Murat Belge (Taraf, 29 Mayıs 2012)
Geçen gün ben de İçişleri Bakanı’nın açık sözlülüğü karşısında duyduğum takdiri dile getirdim; İçişleri Bakanı’nın konuşmaları, bugünlerin popüler bir yazma konusu. Birileri, böyle konuşan birinin Bakan olarak sağda solda dolaşmasının bir skandal olduğu kanısında. Dolayısıyla, görevden alınmasını bekliyorlar. Peki, kim alacak görevden? Ancak Başbakan alabilir.
Başbakan’ın, İçişleri Bakanlığı için yaptığı seçmeden memnun göründüğünü de yazmıştım. Ayrıca, bugünlerde Başbakan kendisi de toplumu konuşarak aydınlatmak konusunda çok etkin görünüyor. Onun söylediklerine bakılırsa, Başbakan İçişleri Bakanı’nı ancak “kıskançlık” gibi bir nedenle görevden alabilir. “Benden rol çalıyor. Benim söyleyeceklerimi benden önce söylemeye çalışıyor” gibi gerekçeler bulabilir.
Başbakan, bir süredir, genel siyasî sorunların yanı sıra, insanların “özel hayat alanı” içinde olduğu kabul edilen konulara da el (ve dil) atmaya başladı. “Sezaryen”den dem vuruyor, “kürtaj” konusunda Sarah Palin’le ortak bir turneye çıkabileceği izlenimini veriyor. Bildiğim kadarıyla, “kürtaj” konusunda görüşlerini açıklamış ilk Türkiye Cumhuriyeti Başbakanı kendisi oluyor. “İçki” ve “genel ahlâk”, “dindar olmanın erdemleri” gibi kavramlarda da eğitici-öğretici açıklamalarda bulunmuştu.
“Demokrasi” denince bundan Batı’da oluşmuş ve bugün de varolan ilkeler ve değerler manzumesini anlayanlar açısından bir Başbakan’ın bu konularda, bu alanlarda dolaşması, bunu belirli bir ısrarla yapması hayra alâmet bir şey değildir.
Ancak, son günlerde bu konuşmalara bir de uluslararası komplolar teması eklendi.
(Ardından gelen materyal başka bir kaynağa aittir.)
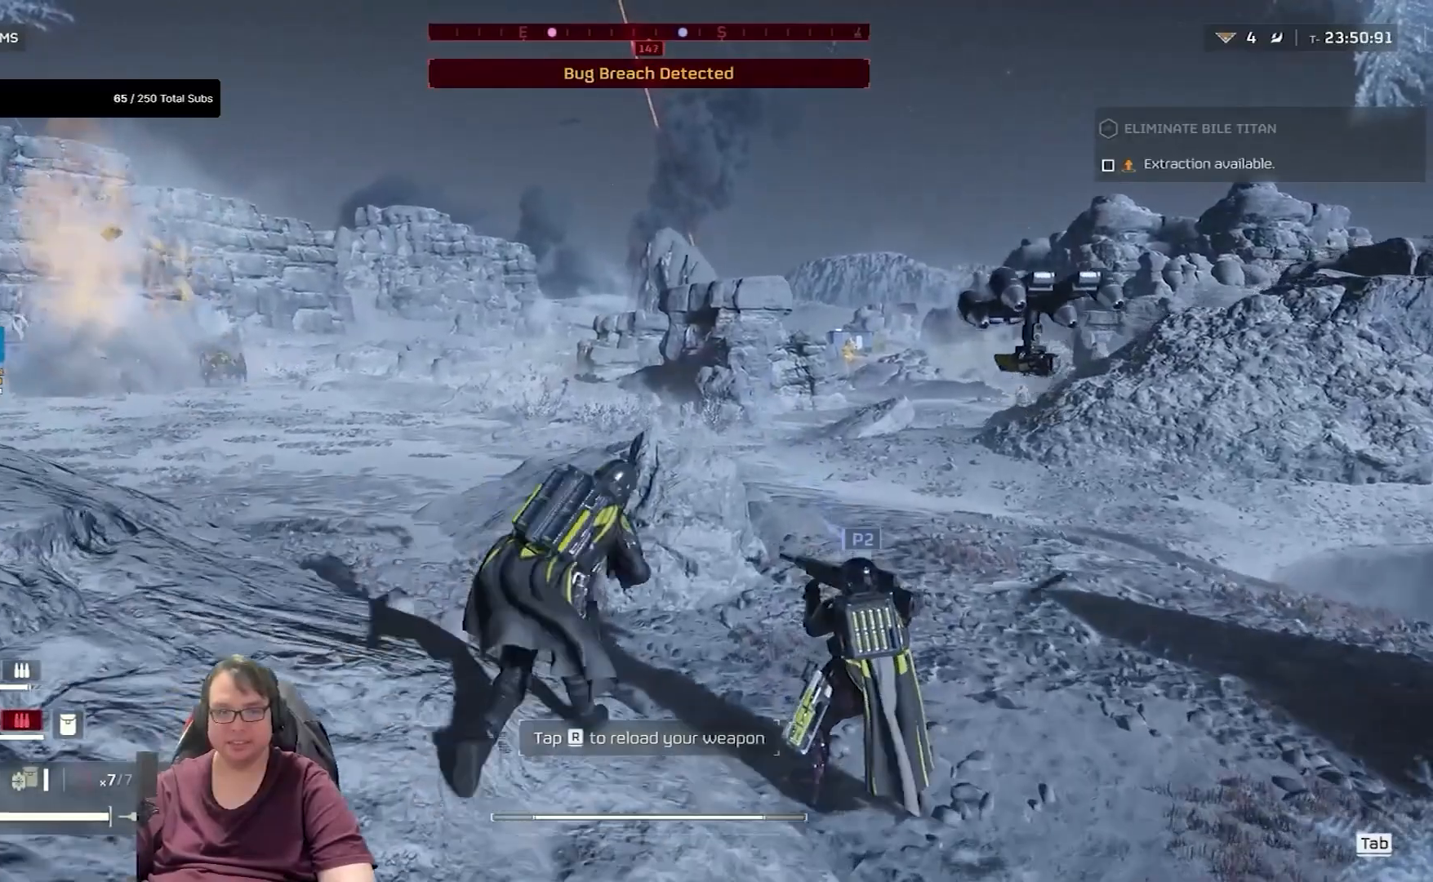
{"keys": ["d", "shift", "w"], "mouse": [], "events": []}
Böyle bir tema sözkonusu olduğunda Başbakan ile İçişleri Bakanı ikilisinin harikalar yaratacağı şimdiden anlaşılmış durumda. Uludere adının geçmesi bir uluslararası komploymuş; bunu anladım. Kendini sağlam yerde hissetmediği konu açılınca buna böyle bir kulp bulan Türk politikacısı tanımadığımız bir fenomen değil. Ama “Türk milleti”ni yeryüzünden silmek için “kürtaj”ı icat etmiş uluslararası komplo kurumunu düşünmek epey gelişkin bir hayal gücü gerektiriyor. Demin Sarah Palin’e değinmiştim. Birçok yerde böyle kürtaja karşı mücadele verenler var. Onlara biri bir haber verse, dese ki, “Yahu bundan size ne? O iş Türk milletinin silinmesi için başlatıldı. Siz kendi işinize bakın.” Böylece bütün o Sarah Palin’ler, Anti-Abortion League’ler, en başta da koskoca Katolik kilisesi ve Papa, bütün İrlanda halkı vb. kendilerini ilgilendirmeyen boş işlerle uğraşmaktan kurtulurlar.
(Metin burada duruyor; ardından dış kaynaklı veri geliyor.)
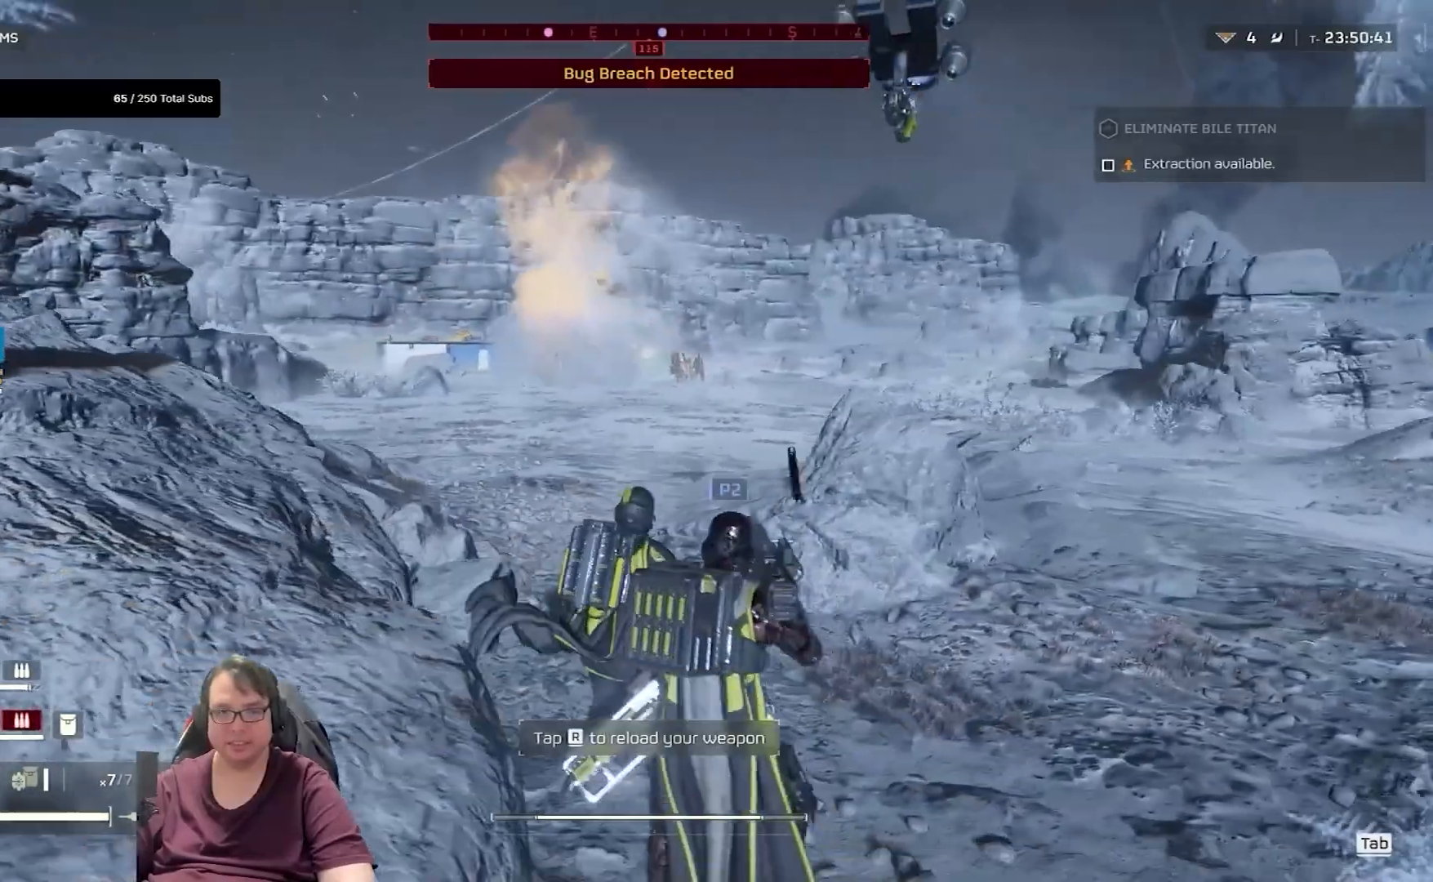
{"keys": ["d", "shift", "w"], "mouse": [], "events": []}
Başbakan’ın son seçim öncesinden başlayan ve derece derece tırmanan bu dönüşümünü bir “Dr. Jekyll and Mr. Hyde” hikâyesi olarak mı okumalıyız? Biraz öyle olacak gibi görünüyor. Böyle olmasında, bu oldukça tuhaf manzaranın ortaya çıkmasında şüphesiz bireysel etkenlerin belirleyici rolü var. Kişilik sorunu, şu bu...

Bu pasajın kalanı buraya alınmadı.